Started this whole tattoo combo project three months ago honestly, got inspired after seeing some guys rockin’ full sleeves with different styles mashed together. Thought, ‘Heck, that looks seriously awesome, why not try documenting what actually works?’.

The Initial Hunt & Planning Mess
First step was diving deep online, spent weeks just scrolling through hundreds of pics. Noticed patterns—geometric stuff often blended well with realism right above the elbow, while traditional American anchors kinda popped near the wrist. Made a rough sketchbook for combos:
- Forearm Combo: Bold tribal patterns flowing into delicate Japanese waves
- Chest Piece Mix: Vintage rose + intricate mandala symmetry
- Sleeve Mashup: Blackwork geometric shapes fading into realistic animal portraits
Biggest headache? Finding artists who didn’t just specialize in one style. Messaged like 15 studios. Half replied with ‘pick one theme bRo’, others quoted crazy prices for combo work.
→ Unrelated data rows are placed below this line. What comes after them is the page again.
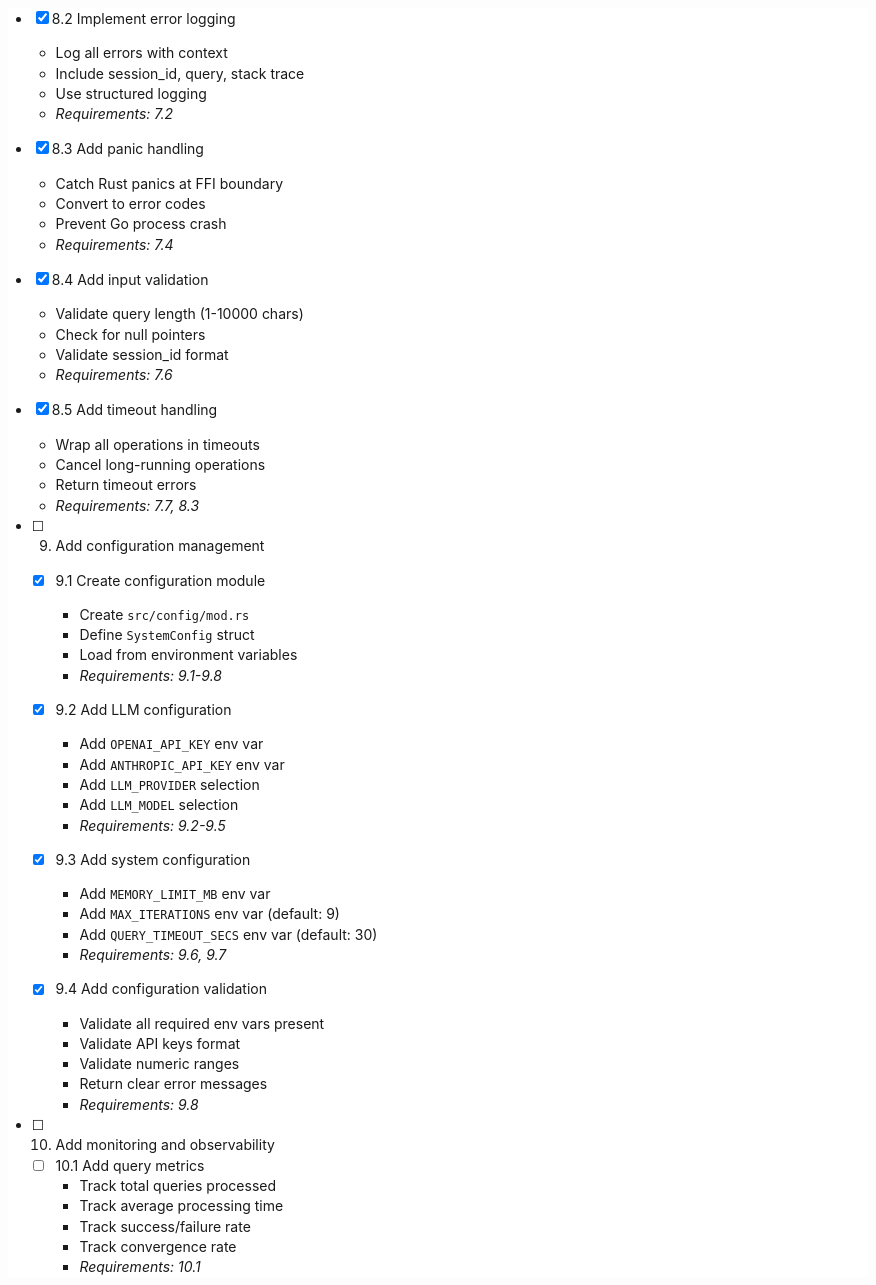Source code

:   - [x] 8.2 Implement error logging
    - Log all errors with context
    - Include session_id, query, stack trace
    - Use structured logging
    - _Requirements: 7.2_

  - [x] 8.3 Add panic handling
    - Catch Rust panics at FFI boundary
    - Convert to error codes
    - Prevent Go process crash
    - _Requirements: 7.4_

  - [x] 8.4 Add input validation
    - Validate query length (1-10000 chars)
    - Check for null pointers
    - Validate session_id format
    - _Requirements: 7.6_

  - [x] 8.5 Add timeout handling
    - Wrap all operations in timeouts
    - Cancel long-running operations
    - Return timeout errors
    - _Requirements: 7.7, 8.3_

- [ ] 9. Add configuration management
  - [x] 9.1 Create configuration module
    - Create `src/config/mod.rs`
    - Define `SystemConfig` struct
    - Load from environment variables
    - _Requirements: 9.1-9.8_

  - [x] 9.2 Add LLM configuration
    - Add `OPENAI_API_KEY` env var
    - Add `ANTHROPIC_API_KEY` env var
    - Add `LLM_PROVIDER` selection
    - Add `LLM_MODEL` selection
    - _Requirements: 9.2-9.5_

  - [x] 9.3 Add system configuration
    - Add `MEMORY_LIMIT_MB` env var
    - Add `MAX_ITERATIONS` env var (default: 9)
    - Add `QUERY_TIMEOUT_SECS` env var (default: 30)
    - _Requirements: 9.6, 9.7_

  - [x] 9.4 Add configuration validation
    - Validate all required env vars present
    - Validate API keys format
    - Validate numeric ranges
    - Return clear error messages
    - _Requirements: 9.8_

- [ ] 10. Add monitoring and observability
  - [ ] 10.1 Add query metrics
    - Track total queries processed
    - Track average processing time
    - Track success/failure rate
    - Track convergence rate
    - _Requirements: 10.1_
Execution Chaos (Way Longer Than Expected)
Picked Dave – artist who seemed chill about mixing ink. Day one for the forearm piece: tribal lines took four hours straight. Hurt like hell near the wristbone, no joke. Dave kept saying ‘almost done, bro’ while wiping blood off. Sucked big time.
Second session two weeks later – adding Japanese waves. Healing wasn’t even fully done yet, skin felt raw. Dave insisted the blend needed overlapping lines. Nearly passed out when the needle hit tender spots. Swelling lasted five days, used a whole tube of aquaphor.
Final touch-up round? Total disaster. Original tribal ink bled slightly under the wave colours. Dave spent another hour fixing edges, muttering about ‘bleed resistance’ or whatever. Cost me extra $200. Wanted to scream.

Results After Surviving the Whole Ordeal
Took three months total healing before it looked decent. Shiny phase, flaky phase, itchy phase – hated every minute. But now? The tribal-to-wave combo actually slaps. Moves naturally, the bold and soft elements don’t fight each other.
Lessons learned hard way:
- Artist matters WAY more than design: Dave was good but slow AF.
- Combo placements are crucial: Mixing near joints = extra suffering.
- Healing multiple layers sucks: New ink over healing ink feels like torture.
Still love the final look though. Would I do another combo? Maybe… in a year. When I forget how much this one hurt.